• YOUR INSTRUCTIONS:
Look for the word "Left" in the entries and copy each line where it appears.

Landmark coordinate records
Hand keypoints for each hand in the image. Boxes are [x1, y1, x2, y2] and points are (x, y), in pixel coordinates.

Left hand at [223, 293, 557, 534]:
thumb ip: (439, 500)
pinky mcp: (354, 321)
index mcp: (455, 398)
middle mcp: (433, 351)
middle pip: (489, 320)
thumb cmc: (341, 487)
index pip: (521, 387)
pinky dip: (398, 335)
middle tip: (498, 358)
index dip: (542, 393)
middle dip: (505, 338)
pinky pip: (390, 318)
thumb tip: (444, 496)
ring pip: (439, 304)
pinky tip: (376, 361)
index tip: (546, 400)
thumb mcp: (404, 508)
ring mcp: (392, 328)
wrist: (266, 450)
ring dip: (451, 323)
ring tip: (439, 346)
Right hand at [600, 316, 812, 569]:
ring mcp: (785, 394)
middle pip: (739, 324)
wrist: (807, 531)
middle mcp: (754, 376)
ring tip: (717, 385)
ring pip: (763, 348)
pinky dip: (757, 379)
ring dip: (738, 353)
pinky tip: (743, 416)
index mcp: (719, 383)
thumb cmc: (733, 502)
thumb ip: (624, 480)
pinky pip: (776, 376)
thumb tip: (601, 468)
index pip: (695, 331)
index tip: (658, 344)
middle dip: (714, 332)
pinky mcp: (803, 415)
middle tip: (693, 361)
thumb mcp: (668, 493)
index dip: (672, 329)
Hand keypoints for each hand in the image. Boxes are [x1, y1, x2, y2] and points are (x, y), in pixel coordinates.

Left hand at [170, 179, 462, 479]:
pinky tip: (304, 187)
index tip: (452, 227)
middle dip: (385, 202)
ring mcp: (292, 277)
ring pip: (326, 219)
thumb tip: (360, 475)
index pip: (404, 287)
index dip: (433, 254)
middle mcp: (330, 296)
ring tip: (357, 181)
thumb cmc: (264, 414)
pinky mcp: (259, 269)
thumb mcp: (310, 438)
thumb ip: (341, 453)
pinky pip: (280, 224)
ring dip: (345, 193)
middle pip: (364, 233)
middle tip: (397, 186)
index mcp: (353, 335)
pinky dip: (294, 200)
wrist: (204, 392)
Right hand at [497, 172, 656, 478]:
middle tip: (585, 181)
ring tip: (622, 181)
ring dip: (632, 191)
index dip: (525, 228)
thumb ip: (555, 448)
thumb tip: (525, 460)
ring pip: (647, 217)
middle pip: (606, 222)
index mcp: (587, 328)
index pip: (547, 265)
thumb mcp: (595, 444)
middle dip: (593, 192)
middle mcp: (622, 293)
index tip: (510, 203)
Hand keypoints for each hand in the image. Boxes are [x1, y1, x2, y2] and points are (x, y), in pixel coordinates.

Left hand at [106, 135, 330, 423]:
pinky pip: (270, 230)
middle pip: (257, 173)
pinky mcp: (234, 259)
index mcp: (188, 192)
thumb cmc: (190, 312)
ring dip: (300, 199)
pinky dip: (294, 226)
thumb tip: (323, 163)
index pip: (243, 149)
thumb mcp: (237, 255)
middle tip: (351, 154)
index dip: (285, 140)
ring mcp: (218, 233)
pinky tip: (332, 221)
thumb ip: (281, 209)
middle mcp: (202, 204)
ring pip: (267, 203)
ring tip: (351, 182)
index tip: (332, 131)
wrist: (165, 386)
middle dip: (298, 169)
==
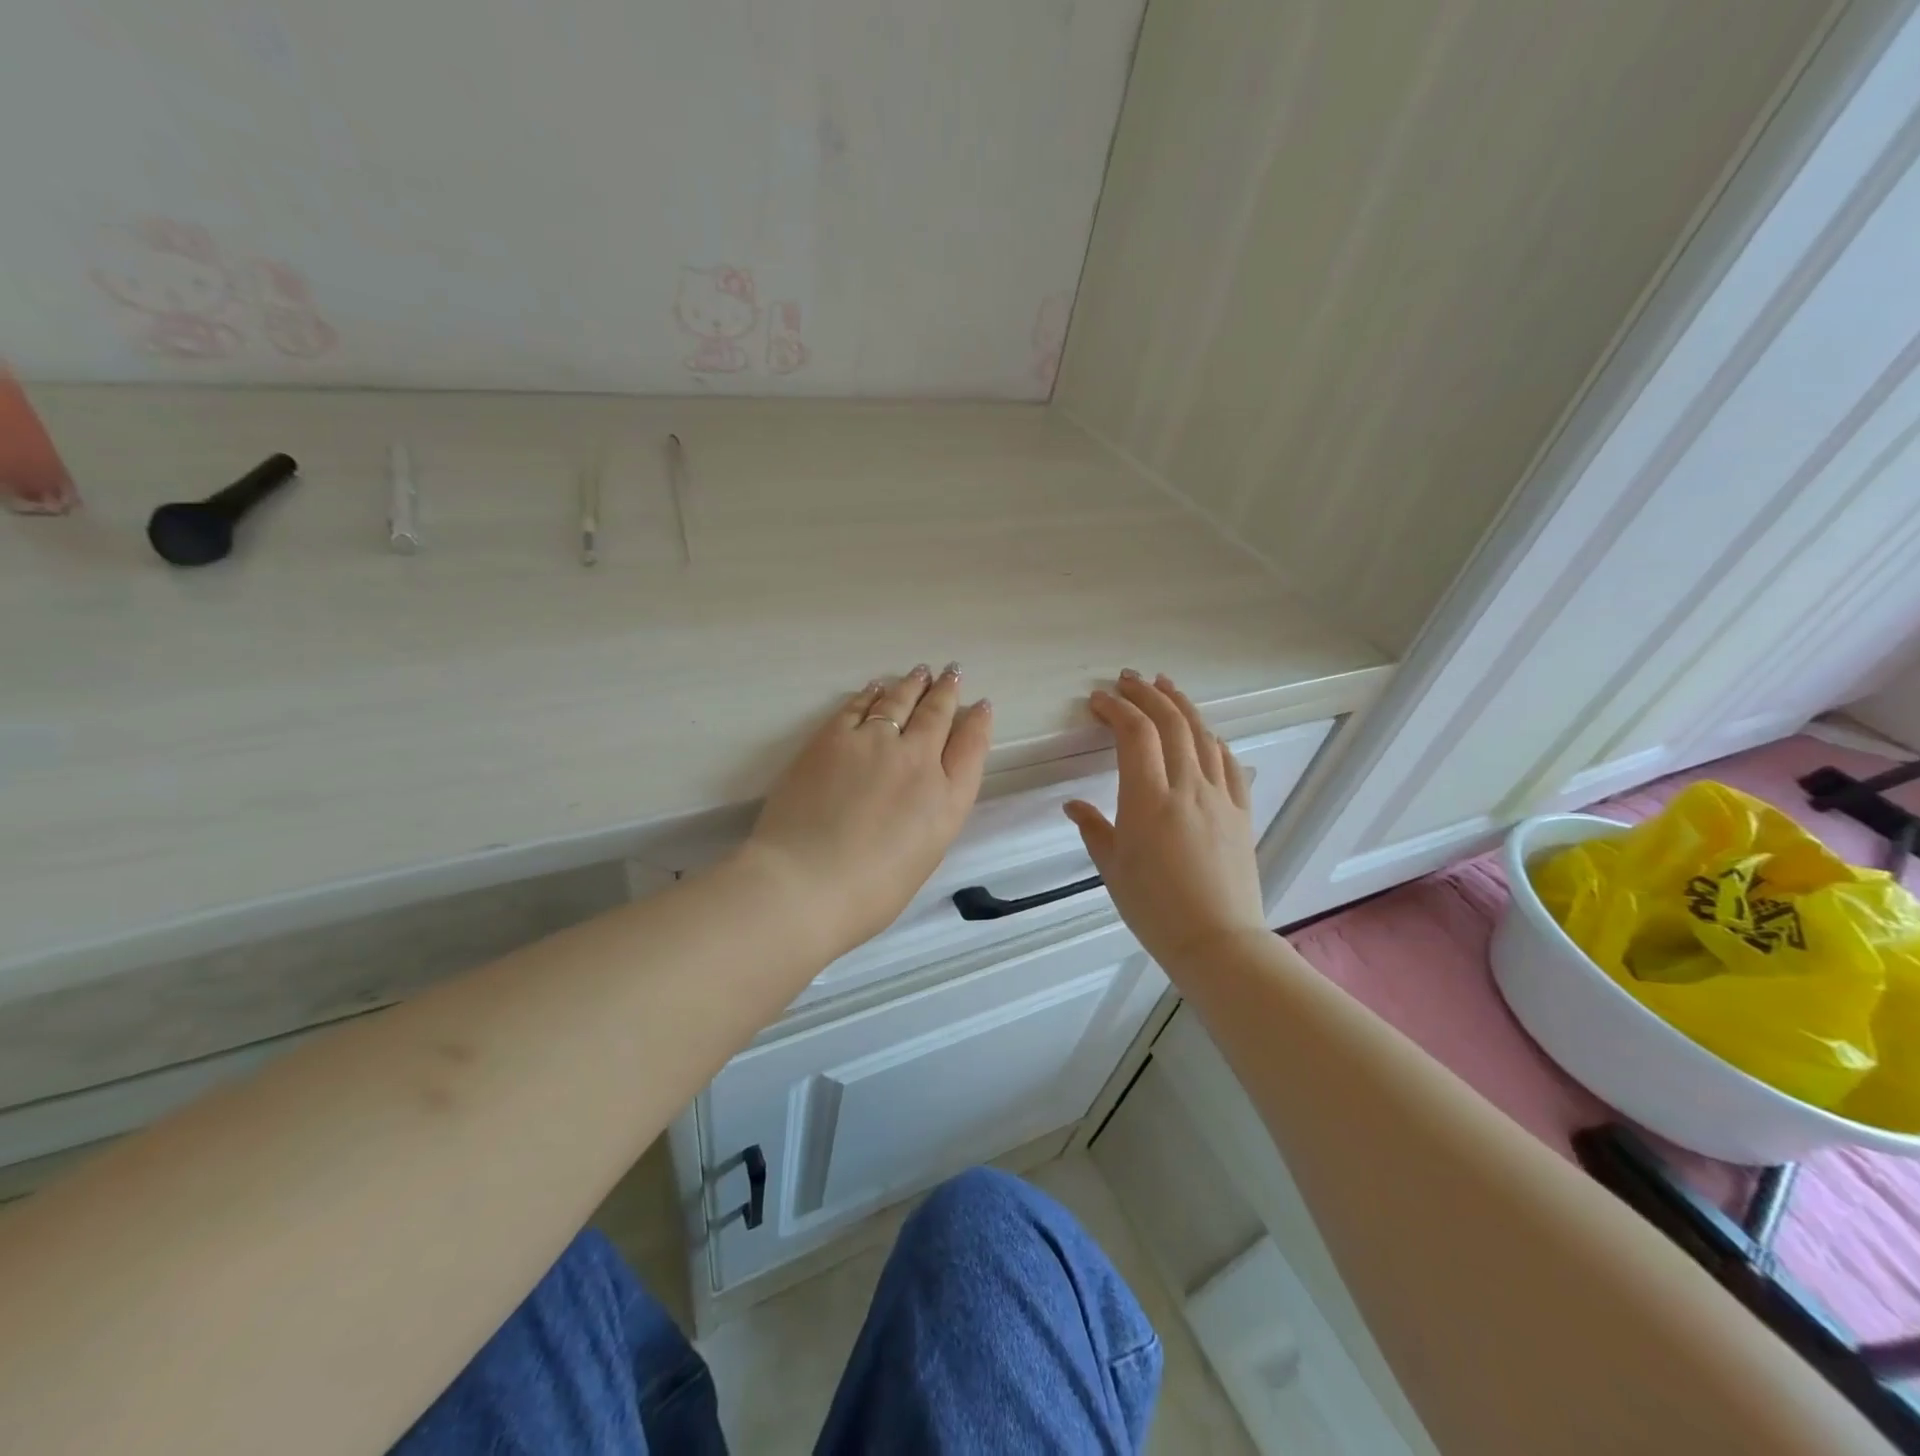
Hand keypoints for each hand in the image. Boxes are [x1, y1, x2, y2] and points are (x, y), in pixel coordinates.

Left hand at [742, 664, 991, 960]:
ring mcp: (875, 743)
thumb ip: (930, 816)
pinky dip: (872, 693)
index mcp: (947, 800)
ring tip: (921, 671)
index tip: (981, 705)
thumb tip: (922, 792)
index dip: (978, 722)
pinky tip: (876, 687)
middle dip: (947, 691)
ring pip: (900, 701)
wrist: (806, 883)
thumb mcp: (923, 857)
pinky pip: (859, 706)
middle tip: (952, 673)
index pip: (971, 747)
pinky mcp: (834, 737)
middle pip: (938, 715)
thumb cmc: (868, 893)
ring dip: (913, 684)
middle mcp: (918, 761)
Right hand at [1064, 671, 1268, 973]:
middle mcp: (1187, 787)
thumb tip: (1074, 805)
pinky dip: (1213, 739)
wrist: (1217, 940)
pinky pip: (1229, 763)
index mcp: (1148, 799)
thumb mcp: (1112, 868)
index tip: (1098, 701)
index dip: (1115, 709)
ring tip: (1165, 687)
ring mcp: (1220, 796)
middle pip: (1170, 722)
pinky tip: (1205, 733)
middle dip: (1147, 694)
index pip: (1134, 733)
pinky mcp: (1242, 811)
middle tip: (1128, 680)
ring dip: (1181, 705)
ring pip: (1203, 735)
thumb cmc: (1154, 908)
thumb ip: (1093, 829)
...
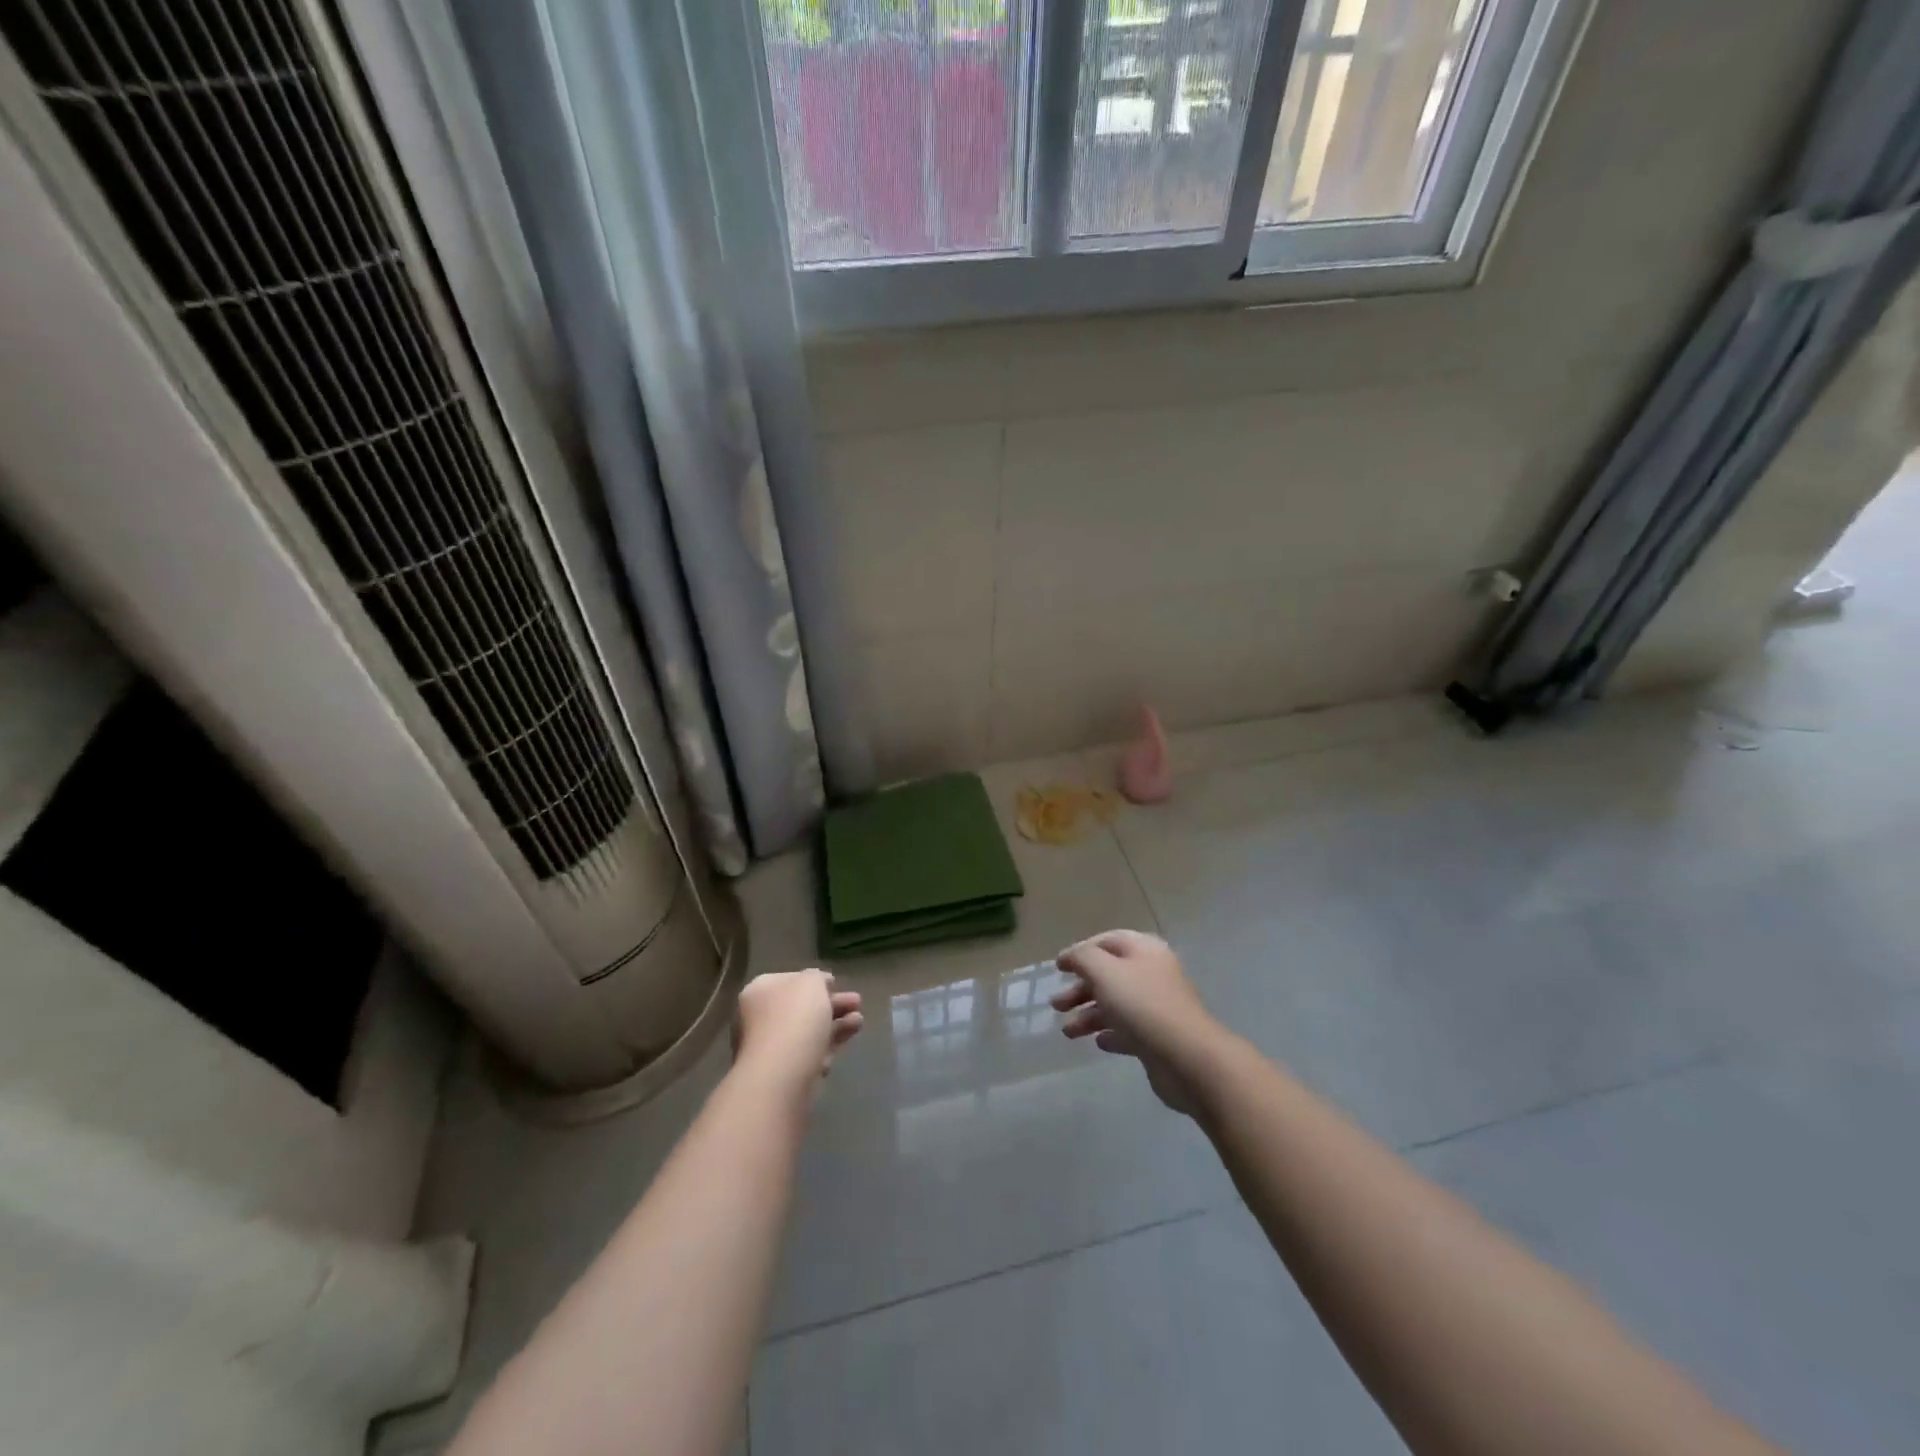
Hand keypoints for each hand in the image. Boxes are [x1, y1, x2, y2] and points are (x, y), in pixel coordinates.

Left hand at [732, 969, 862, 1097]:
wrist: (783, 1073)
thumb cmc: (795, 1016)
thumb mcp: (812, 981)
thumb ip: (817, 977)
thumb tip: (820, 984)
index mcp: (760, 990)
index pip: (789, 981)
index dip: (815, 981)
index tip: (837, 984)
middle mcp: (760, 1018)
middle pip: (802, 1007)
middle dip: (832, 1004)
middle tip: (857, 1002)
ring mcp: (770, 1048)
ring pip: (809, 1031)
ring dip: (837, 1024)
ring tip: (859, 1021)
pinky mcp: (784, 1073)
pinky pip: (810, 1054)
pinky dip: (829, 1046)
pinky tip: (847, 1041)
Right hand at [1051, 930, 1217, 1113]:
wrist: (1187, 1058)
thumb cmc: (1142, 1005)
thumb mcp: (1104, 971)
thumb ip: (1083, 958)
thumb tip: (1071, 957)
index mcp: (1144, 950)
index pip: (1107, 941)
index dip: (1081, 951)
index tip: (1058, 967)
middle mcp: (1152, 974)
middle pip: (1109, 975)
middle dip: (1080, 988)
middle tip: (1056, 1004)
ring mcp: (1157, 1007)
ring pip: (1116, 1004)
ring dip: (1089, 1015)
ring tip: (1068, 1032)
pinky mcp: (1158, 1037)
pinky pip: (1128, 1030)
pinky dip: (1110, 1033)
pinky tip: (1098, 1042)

• EXPECTED OUTPUT:
Left hand at [223, 293, 557, 534]:
Left hand at [170, 179, 462, 479]:
Left hand at [106, 135, 330, 423]:
Left hand at [742, 664, 991, 960]:
Left hand at [732, 969, 862, 1097]:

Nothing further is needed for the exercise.